Unsere Zeit ist schon vorbei, aber eine Frage würde ich dir gerne noch stellen. Du bist ja noch sehr jung. Und ich merke, dass ich mit zunehmendem Alter eine große Zuneigung zu jungen Menschen fühle.

Du bist doch auch jung!

Das ist sehr süß von dir, aber trotzdem bist du natürlich Teil einer anderen Generation als ich. Und ich hasse es, wenn Menschen junge Leute so behandeln, als wüssten sie nichts und hätten von den ernsten Dingen des Lebens keine Ahnung. Ich glaube, dass das nicht stimmt, und deshalb wollte ich dich fragen: glaubst du es gibt eine Weisheit, die eher der Jugend vorenthalten ist? 

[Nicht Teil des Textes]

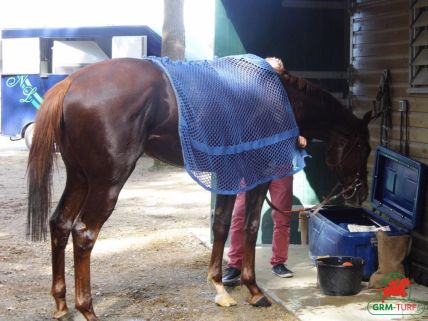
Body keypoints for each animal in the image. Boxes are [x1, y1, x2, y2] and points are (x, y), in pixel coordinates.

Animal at [26, 56, 372, 318]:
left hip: (80, 178)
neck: (279, 100)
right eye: (364, 149)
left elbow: (221, 225)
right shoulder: (257, 175)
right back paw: (87, 309)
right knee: (84, 233)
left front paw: (219, 286)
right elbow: (248, 227)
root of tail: (71, 83)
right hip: (106, 183)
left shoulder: (227, 175)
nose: (359, 193)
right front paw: (253, 290)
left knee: (60, 224)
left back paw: (61, 304)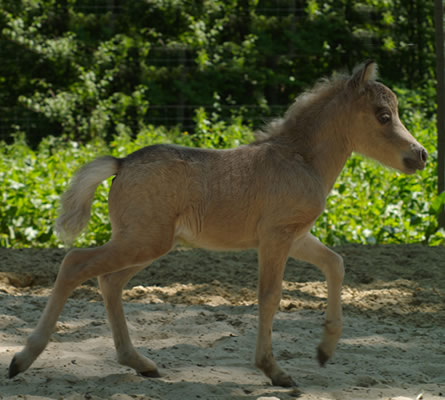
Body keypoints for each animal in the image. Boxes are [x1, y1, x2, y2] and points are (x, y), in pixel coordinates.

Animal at [9, 61, 426, 388]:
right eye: (383, 115)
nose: (420, 154)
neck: (300, 159)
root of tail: (122, 162)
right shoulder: (275, 237)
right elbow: (269, 296)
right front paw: (274, 371)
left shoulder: (296, 235)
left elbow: (336, 264)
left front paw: (324, 350)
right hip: (142, 240)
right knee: (74, 264)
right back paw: (23, 358)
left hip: (149, 242)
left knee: (109, 281)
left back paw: (140, 363)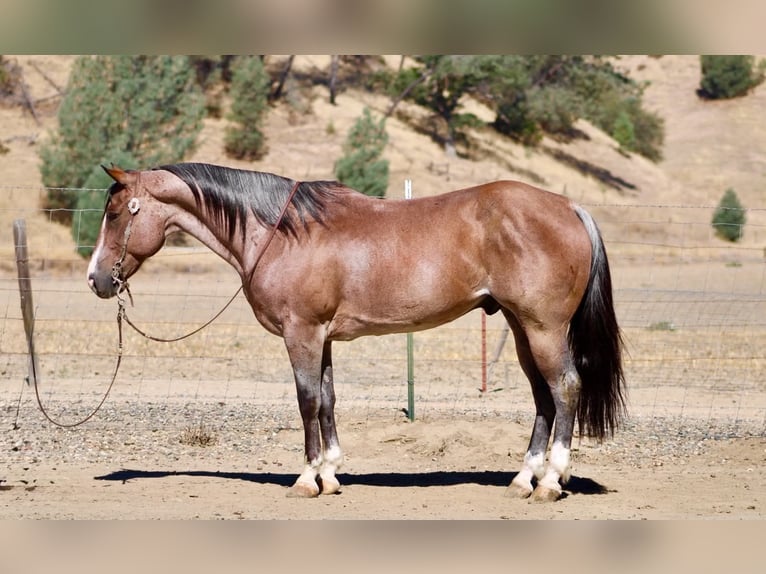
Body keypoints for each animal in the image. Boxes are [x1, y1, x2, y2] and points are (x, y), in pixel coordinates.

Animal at [87, 162, 625, 502]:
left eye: (114, 214)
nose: (96, 280)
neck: (282, 233)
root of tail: (570, 207)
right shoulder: (321, 337)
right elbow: (326, 400)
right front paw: (330, 474)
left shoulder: (301, 333)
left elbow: (306, 401)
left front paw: (307, 479)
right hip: (519, 327)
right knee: (542, 396)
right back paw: (523, 479)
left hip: (543, 328)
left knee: (565, 389)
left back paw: (551, 482)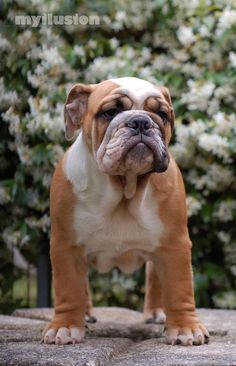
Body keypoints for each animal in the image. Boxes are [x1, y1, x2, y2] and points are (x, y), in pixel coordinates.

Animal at [42, 76, 208, 346]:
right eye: (110, 112)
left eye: (162, 114)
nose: (141, 121)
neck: (124, 187)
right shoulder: (66, 245)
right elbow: (69, 288)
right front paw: (65, 326)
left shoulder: (175, 244)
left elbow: (180, 288)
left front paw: (185, 327)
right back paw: (85, 314)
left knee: (155, 277)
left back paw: (156, 313)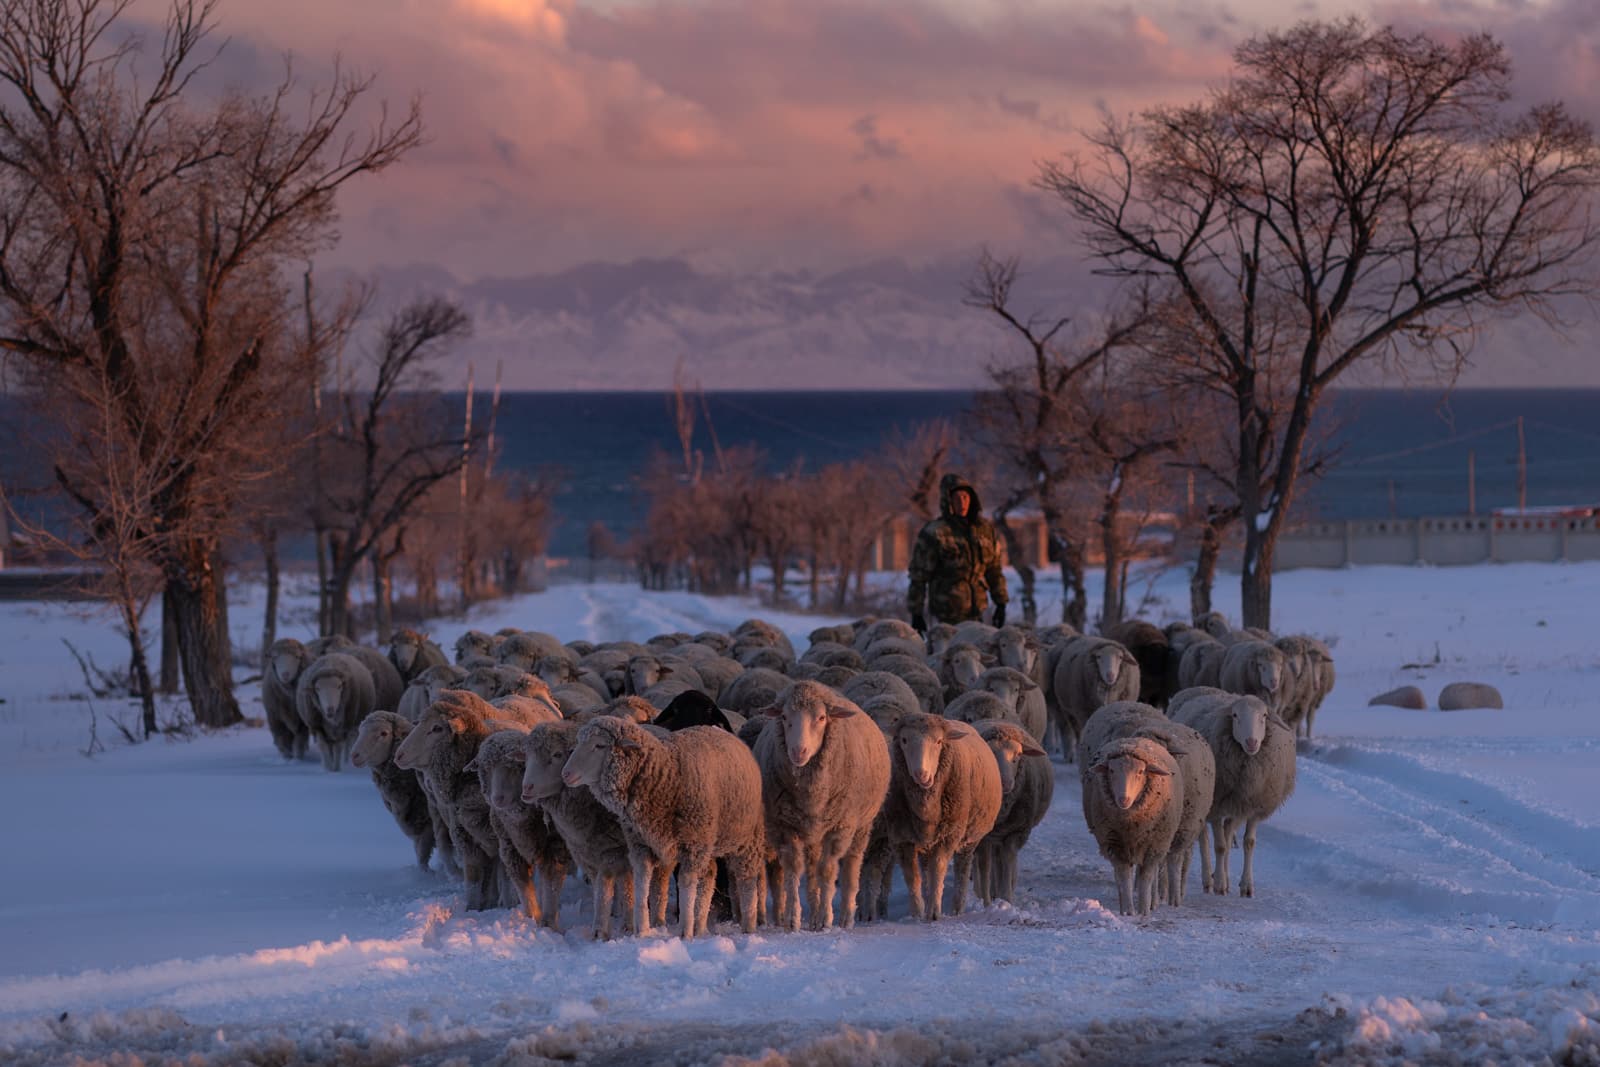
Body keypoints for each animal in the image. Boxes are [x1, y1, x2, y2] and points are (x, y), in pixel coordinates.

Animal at [515, 723, 633, 940]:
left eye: (557, 754)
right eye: (526, 756)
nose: (526, 787)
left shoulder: (612, 850)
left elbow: (608, 888)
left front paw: (604, 932)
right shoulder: (588, 853)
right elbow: (601, 888)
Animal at [560, 716, 764, 934]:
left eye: (599, 745)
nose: (566, 774)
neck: (666, 775)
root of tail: (721, 730)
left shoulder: (692, 847)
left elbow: (686, 889)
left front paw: (685, 932)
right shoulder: (641, 845)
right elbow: (642, 885)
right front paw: (641, 930)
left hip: (745, 837)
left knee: (747, 881)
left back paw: (748, 926)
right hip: (708, 841)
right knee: (709, 876)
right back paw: (700, 927)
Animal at [876, 713, 998, 921]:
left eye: (939, 741)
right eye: (904, 740)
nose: (921, 774)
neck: (926, 807)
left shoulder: (949, 835)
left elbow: (939, 870)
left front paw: (934, 912)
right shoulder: (902, 837)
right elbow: (912, 877)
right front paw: (917, 913)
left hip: (969, 838)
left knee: (961, 870)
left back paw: (957, 909)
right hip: (927, 843)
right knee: (926, 870)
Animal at [966, 723, 1056, 908]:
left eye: (1018, 755)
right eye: (990, 753)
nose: (1006, 783)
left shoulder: (1016, 832)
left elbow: (1007, 862)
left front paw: (1006, 898)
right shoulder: (984, 837)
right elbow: (984, 866)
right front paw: (986, 902)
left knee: (1000, 860)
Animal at [1081, 735, 1184, 921]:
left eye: (1140, 772)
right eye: (1112, 771)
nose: (1123, 799)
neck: (1131, 825)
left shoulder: (1154, 847)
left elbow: (1145, 880)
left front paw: (1144, 911)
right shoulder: (1115, 845)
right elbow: (1124, 879)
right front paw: (1128, 912)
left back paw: (1152, 903)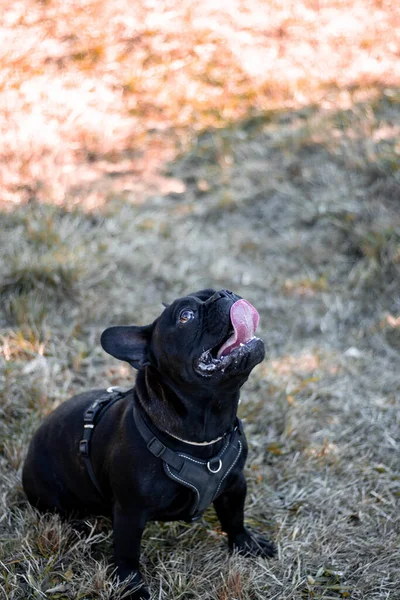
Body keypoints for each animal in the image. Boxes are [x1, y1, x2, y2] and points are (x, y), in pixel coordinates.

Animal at [22, 288, 276, 596]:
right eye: (185, 316)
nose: (225, 293)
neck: (207, 425)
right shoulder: (130, 512)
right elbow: (127, 553)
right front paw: (132, 586)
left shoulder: (235, 484)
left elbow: (234, 518)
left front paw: (246, 544)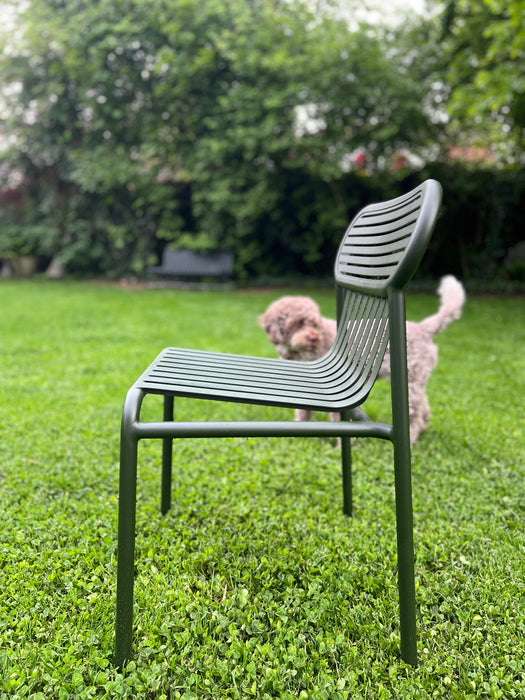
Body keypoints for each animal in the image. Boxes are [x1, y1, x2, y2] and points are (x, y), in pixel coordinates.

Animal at [258, 274, 462, 442]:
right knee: (424, 406)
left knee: (415, 415)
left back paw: (412, 438)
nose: (314, 338)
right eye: (298, 323)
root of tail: (423, 328)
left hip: (410, 383)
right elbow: (303, 413)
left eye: (314, 323)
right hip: (417, 380)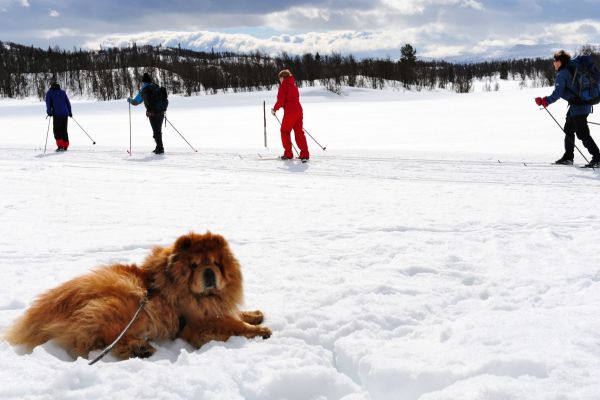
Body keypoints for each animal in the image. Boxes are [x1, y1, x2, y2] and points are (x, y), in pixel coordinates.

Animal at [4, 231, 272, 360]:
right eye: (195, 265)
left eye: (216, 263)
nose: (208, 273)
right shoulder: (198, 323)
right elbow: (231, 324)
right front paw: (259, 330)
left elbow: (234, 313)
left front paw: (254, 315)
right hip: (128, 301)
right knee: (96, 341)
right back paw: (139, 349)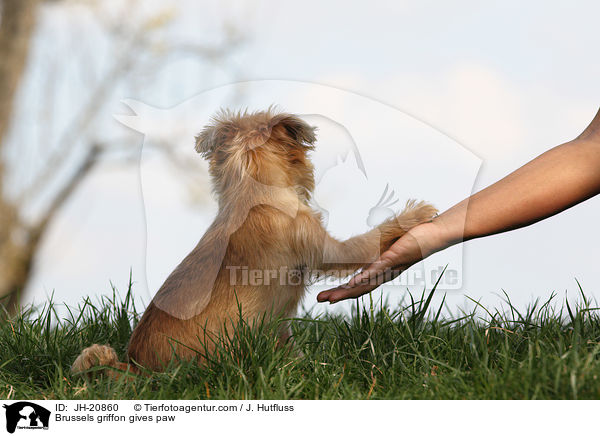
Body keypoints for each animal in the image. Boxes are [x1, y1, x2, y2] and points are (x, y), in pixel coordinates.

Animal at [71, 108, 436, 374]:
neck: (253, 193)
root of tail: (134, 368)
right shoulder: (329, 248)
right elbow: (370, 239)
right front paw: (415, 214)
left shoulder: (278, 325)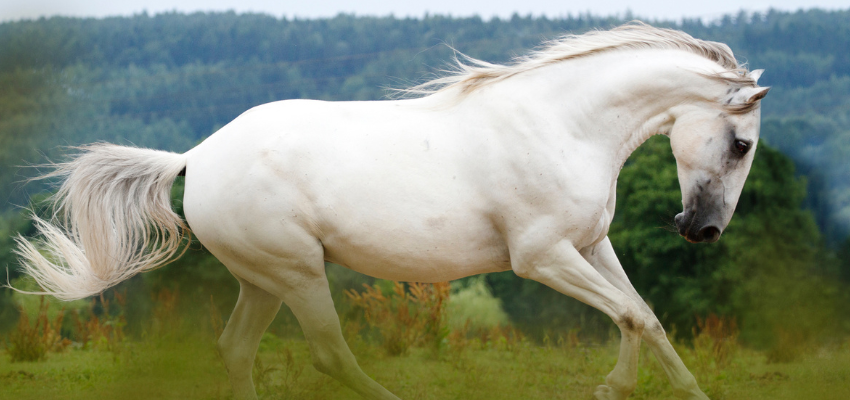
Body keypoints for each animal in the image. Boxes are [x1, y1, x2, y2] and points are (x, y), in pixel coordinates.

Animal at [13, 23, 768, 398]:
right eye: (741, 144)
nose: (702, 230)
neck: (563, 124)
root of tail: (195, 156)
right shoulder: (541, 257)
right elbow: (632, 317)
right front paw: (614, 388)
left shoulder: (588, 247)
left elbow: (647, 317)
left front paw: (679, 392)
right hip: (298, 274)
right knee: (330, 356)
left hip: (263, 281)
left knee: (236, 351)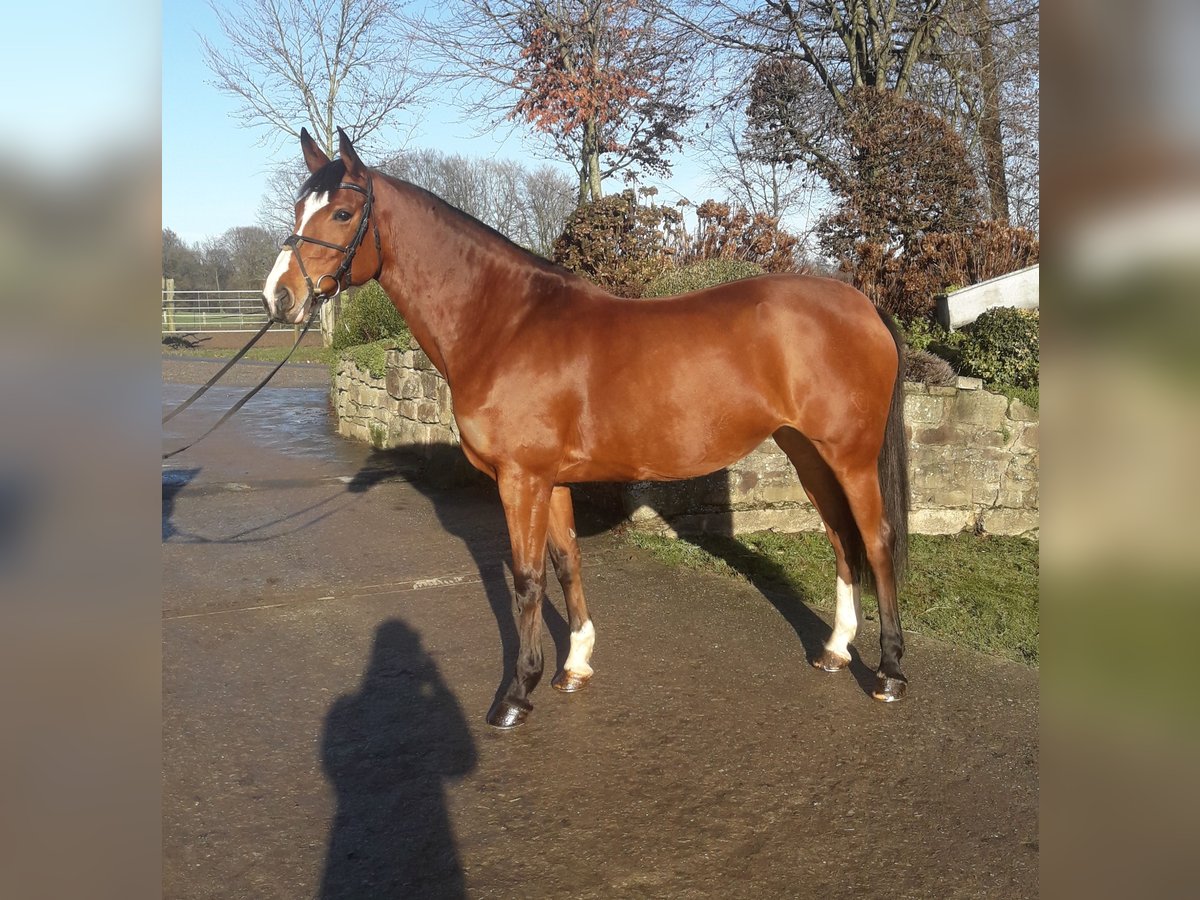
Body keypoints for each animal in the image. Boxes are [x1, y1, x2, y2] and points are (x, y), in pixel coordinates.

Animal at [262, 128, 907, 734]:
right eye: (297, 209)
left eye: (342, 213)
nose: (278, 297)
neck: (505, 324)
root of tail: (862, 305)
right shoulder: (551, 481)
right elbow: (567, 562)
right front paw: (574, 665)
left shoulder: (520, 480)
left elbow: (526, 581)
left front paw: (517, 693)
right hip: (807, 453)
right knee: (841, 540)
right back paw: (833, 651)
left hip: (850, 457)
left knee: (876, 542)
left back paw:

Ich würde sagen… wir haben ja schon über Zynismus gesprochen. Diese zynische Art zu denken und mit Dingen umzugehen, eine Wand zu bauen zwischen sich und dem Schmerz der Welt, das ist etwas das man mit dem Alter lernt. Also denke ich, dass die Helden der Zukunft die Menschen sein müssen, die noch nicht gelernt haben, diese Mauer zwischen sich und der Welt zu bauen. Die immer noch offen, zerbrechlich und emotional sind. Auf diese Weise hat man einen stärkeren Zugang zur Empathie, zu dem Verständnis dafür, dass wir alle im gleichen Boot sitzen. Der Schlüssel zu der Schlacht, die wir kämpfen müssen – vor allem wenn wir es auf den Kampf um unsere Umwelt beziehen – ist die Stimme der Jugend. Ich glaube dass diese Stimmen die lautesten sind – die der Jungen, aber auch die der im Herzen jung gebliebenen. Sie müssen schreien, für uns, dafür, dass wir aufstehen und uns für unsere Erde stark machen. Für mich macht das Sinn. Die Menschen, die die Hoffnung verloren haben, das sind diejenigen, die aufgegeben haben unsere Erde zu retten, denn sie wissen nicht, wo sie anfangen sollen. Auf den ersten Blick wirkt es vielleicht kompliziert, aber das ist es nicht. Wir müssen einfach jetzt etwas tun. Jungen Leuten fällt es vielleicht leichter, spontan zu sein und jetzt sofort etwas zu tun. Es ist die Schlacht der Hoffnung – sie muss von den Kriegern der Hoffnung gekämpft werden. Und die Jugend hat am meisten Hoffnung.